### EXERCISE INSTRUCTIONS
Set out every line of text in the material below as a numbered list, skipping blank lines and leaving out the pictures.

### DATASET
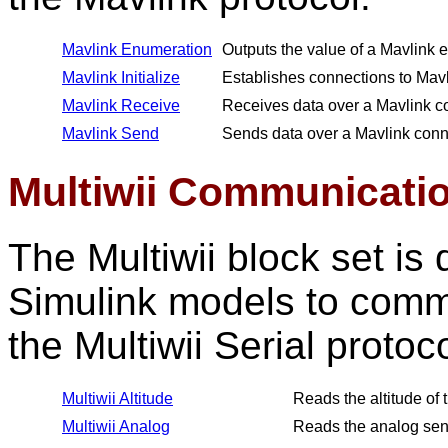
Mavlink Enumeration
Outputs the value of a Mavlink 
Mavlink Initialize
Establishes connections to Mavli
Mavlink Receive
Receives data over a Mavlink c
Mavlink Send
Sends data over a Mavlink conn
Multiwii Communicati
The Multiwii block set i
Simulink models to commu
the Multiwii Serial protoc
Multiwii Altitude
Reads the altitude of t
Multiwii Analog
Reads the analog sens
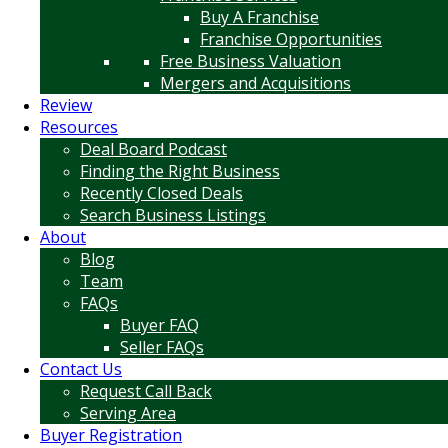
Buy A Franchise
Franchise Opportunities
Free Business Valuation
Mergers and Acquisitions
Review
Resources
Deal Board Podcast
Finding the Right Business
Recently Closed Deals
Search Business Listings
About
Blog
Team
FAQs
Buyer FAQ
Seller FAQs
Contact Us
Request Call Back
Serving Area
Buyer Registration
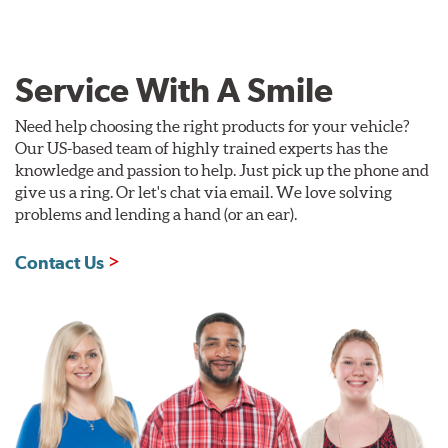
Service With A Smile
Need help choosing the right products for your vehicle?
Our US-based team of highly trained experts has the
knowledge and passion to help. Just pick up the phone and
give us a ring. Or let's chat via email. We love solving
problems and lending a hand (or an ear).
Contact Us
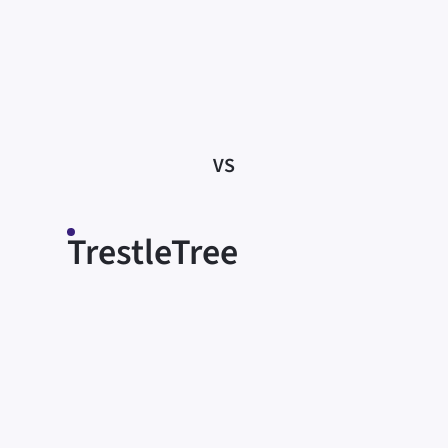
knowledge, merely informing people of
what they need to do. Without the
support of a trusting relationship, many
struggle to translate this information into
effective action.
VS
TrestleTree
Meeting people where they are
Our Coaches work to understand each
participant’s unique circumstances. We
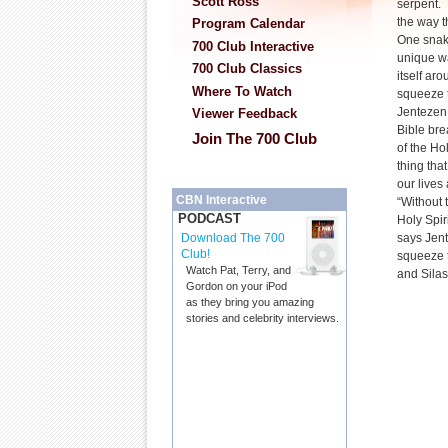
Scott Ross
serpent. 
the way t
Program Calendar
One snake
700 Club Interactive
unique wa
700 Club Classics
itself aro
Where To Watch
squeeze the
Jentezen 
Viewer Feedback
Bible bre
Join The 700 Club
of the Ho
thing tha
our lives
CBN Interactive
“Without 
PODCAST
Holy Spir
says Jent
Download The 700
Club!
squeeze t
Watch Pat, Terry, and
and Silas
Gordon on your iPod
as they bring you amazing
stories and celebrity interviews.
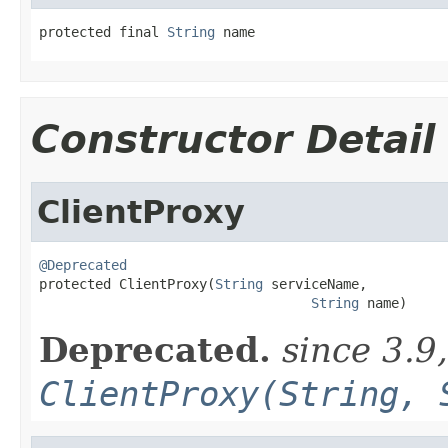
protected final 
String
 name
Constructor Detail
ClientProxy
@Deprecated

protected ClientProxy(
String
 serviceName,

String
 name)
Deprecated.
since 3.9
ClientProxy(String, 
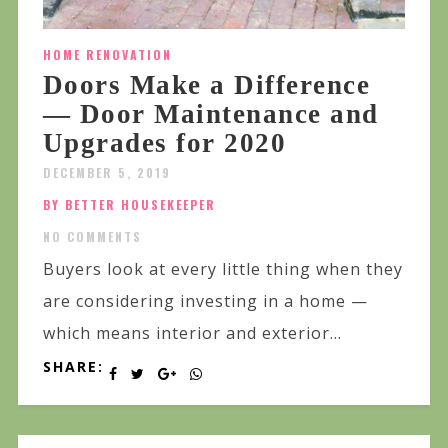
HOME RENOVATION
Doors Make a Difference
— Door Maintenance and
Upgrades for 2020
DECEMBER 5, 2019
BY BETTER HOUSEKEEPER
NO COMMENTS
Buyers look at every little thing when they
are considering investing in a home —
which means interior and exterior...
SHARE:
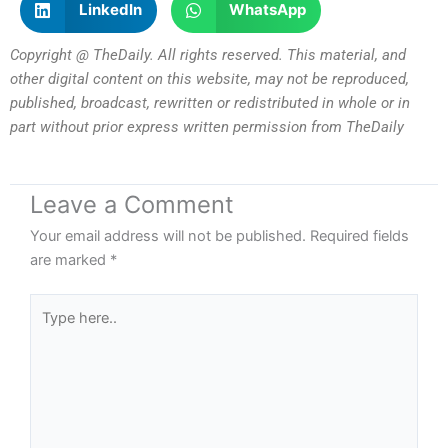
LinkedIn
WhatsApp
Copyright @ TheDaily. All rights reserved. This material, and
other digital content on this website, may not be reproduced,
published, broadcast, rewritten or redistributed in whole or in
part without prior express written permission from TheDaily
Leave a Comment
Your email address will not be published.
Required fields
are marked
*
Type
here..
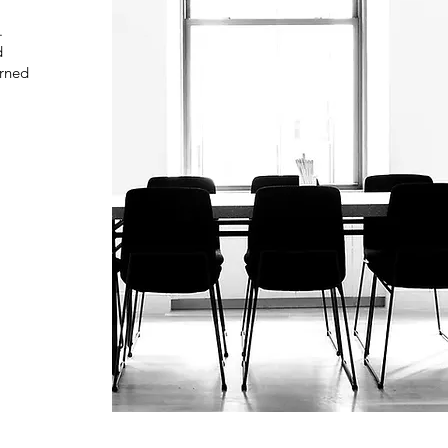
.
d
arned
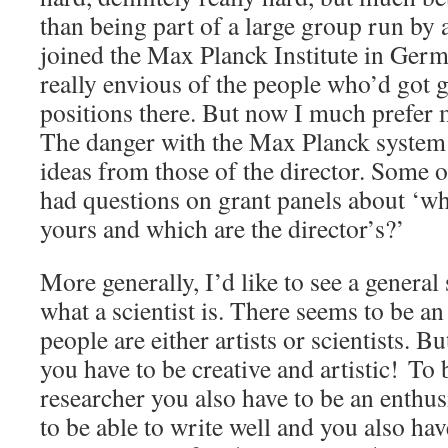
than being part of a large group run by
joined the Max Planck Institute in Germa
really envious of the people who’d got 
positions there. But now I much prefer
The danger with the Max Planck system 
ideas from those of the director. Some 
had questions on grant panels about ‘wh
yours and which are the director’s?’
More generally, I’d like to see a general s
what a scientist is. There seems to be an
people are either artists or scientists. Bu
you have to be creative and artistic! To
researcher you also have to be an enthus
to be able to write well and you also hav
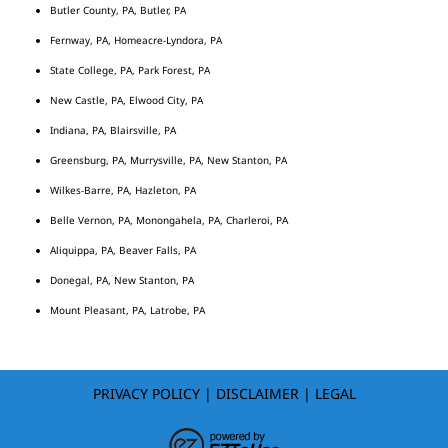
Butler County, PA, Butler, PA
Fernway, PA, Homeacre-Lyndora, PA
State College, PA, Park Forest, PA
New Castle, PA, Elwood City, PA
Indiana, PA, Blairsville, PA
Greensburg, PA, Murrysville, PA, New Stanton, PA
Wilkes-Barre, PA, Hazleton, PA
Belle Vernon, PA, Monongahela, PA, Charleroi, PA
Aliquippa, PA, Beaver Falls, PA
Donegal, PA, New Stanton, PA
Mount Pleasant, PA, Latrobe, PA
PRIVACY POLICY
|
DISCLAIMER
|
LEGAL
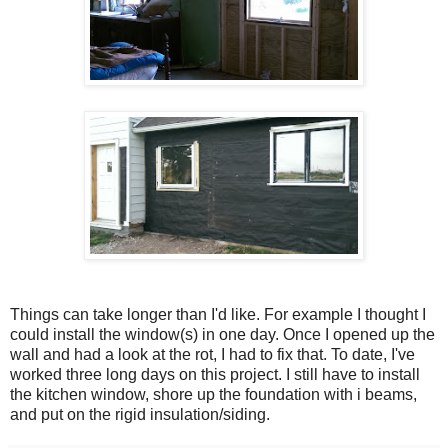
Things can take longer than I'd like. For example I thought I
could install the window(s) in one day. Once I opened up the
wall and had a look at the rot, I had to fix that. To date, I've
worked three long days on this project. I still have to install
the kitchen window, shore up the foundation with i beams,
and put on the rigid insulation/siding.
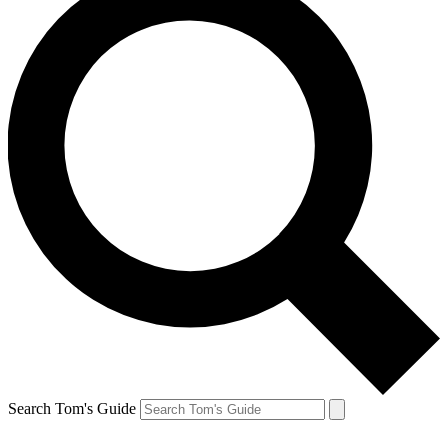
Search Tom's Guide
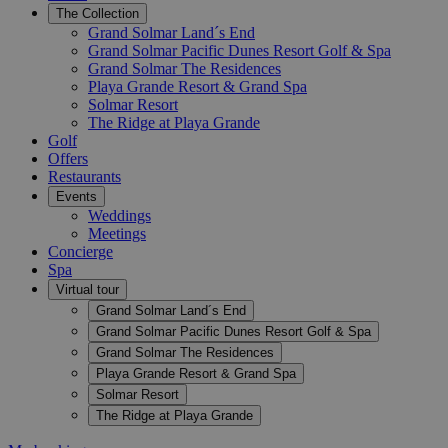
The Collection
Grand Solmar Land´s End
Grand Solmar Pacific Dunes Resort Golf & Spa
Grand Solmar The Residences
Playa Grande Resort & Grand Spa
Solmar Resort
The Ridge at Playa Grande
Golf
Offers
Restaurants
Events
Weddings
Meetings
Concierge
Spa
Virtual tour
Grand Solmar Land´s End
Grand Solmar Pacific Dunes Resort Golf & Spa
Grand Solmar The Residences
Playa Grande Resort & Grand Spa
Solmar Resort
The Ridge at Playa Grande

### TASK OUTPUT
1. Mavlink Enumeration
2. Outputs the value of a Mavlink 
3. Mavlink Initialize
4. Establishes connections to Mavli
5. Mavlink Receive
6. Receives data over a Mavlink c
7. Mavlink Send
8. Sends data over a Mavlink conn
9. Multiwii Communicati
10. The Multiwii block set i
11. Simulink models to commu
12. the Multiwii Serial protoc
13. Multiwii Altitude
14. Reads the altitude of t
15. Multiwii Analog
16. Reads the analog sens
17. Buy A Franchise
18. Franchise Opportunities
19. Free Business Valuation
20. Mergers and Acquisitions
21. Review
22. Resources
23. Deal Board Podcast
24. Finding the Right Business
25. Recently Closed Deals
26. Search Business Listings
27. About
28. Blog
29. Team
30. FAQs
31. Buyer FAQ
32. Seller FAQs
33. Contact Us
34. Request Call Back
35. Serving Area
36. Buyer Registration
37. Service With A Smile
38. Need help choosing the right products for your vehicle?
39. Our US-based team of highly trained experts has the
40. knowledge and passion to help. Just pick up the phone and
41. give us a ring. Or let's chat via email. We love solving
42. problems and lending a hand (or an ear).
43. Contact Us
44. knowledge, merely informing people of
45. what they need to do. Without the
46. support of a trusting relationship, many
47. struggle to translate this information into
48. effective action.
49. VS
50. TrestleTree
51. Meeting people where they are
52. Our Coaches work to understand each
53. participant’s unique circumstances. We
54. Scott Ross
55. serpent. 
56. the way t
57. Program Calendar
58. One snake
59. 700 Club Interactive
60. unique wa
61. 700 Club Classics
62. itself aro
63. Where To Watch
64. squeeze the
65. Jentezen 
66. Viewer Feedback
67. Bible bre
68. Join The 700 Club
69. of the Ho
70. thing tha
71. our lives
72. CBN Interactive
73. “Without 
74. PODCAST
75. Holy Spir
76. says Jent
77. Download The 700
78. Club!
79. squeeze t
80. Watch Pat, Terry, and
81. and Silas
82. Gordon on your iPod
83. as they bring you amazing
84. stories and celebrity interviews.
85. protected final 
86. String
87.  name
88. Constructor Detail
89. ClientProxy
90. @Deprecated
91. protected ClientProxy(
92. String
93.  serviceName,
94. String
95.  name)
96. Deprecated.
97. since 3.9
98. ClientProxy(String, 
99. HOME RENOVATION
100. Doors Make a Difference
101. — Door Maintenance and
102. Upgrades for 2020
103. DECEMBER 5, 2019
104. BY BETTER HOUSEKEEPER
105. NO COMMENTS
106. Buyers look at every little thing when they
107. are considering investing in a home —
108. which means interior and exterior...
109. SHARE:
110. LinkedIn
111. WhatsApp
112. Copyright @ TheDaily. All rights reserved. This material, and
113. other digital content on this website, may not be reproduced,
114. published, broadcast, rewritten or redistributed in whole or in
115. part without prior express written permission from TheDaily
116. Leave a Comment
117. Your email address will not be published.
118. Required fields
119. are marked
120. *
121. Type
122. here..
123. .
124. d
125. arned
126. than being part of a large group run by
127. joined the Max Planck Institute in Germa
128. really envious of the people who’d got 
129. positions there. But now I much prefer
130. The danger with the Max Planck system 
131. ideas from those of the director. Some 
132. had questions on grant panels about ‘wh
133. yours and which are the director’s?’
134. More generally, I’d like to see a general s
135. what a scientist is. There seems to be an
136. people are either artists or scientists. Bu
137. you have to be creative and artistic! To
138. researcher you also have to be an enthus
139. to be able to write well and you also hav
140. Butler County, PA, Butler, PA
141. Fernway, PA, Homeacre-Lyndora, PA
142. State College, PA, Park Forest, PA
143. New Castle, PA, Elwood City, PA
144. Indiana, PA, Blairsville, PA
145. Greensburg, PA, Murrysville, PA, New Stanton, PA
146. Wilkes-Barre, PA, Hazleton, PA
147. Belle Vernon, PA, Monongahela, PA, Charleroi, PA
148. Aliquippa, PA, Beaver Falls, PA
149. Donegal, PA, New Stanton, PA
150. Mount Pleasant, PA, Latrobe, PA
151. PRIVACY POLICY
152. |
153. DISCLAIMER
154. |
155. LEGAL
156. Things can take longer than I'd like. For example I thought I
157. could install the window(s) in one day. Once I opened up the
158. wall and had a look at the rot, I had to fix that. To date, I've
159. worked three long days on this project. I still have to install
160. the kitchen window, shore up the foundation with i beams,
161. and put on the rigid insulation/siding.
162. Search Tom's Guide
163. The Collection
164. Grand Solmar Land´s End
165. Grand Solmar Pacific Dunes Resort Golf & Spa
166. Grand Solmar The Residences
167. Playa Grande Resort & Grand Spa
168. Solmar Resort
169. The Ridge at Playa Grande
170. Golf
171. Offers
172. Restaurants
173. Events
174. Weddings
175. Meetings
176. Concierge
177. Spa
178. Virtual tour
179. Grand Solmar Land´s End
180. Grand Solmar Pacific Dunes Resort Golf & Spa
181. Grand Solmar The Residences
182. Playa Grande Resort & Grand Spa
183. Solmar Resort
184. The Ridge at Playa Grande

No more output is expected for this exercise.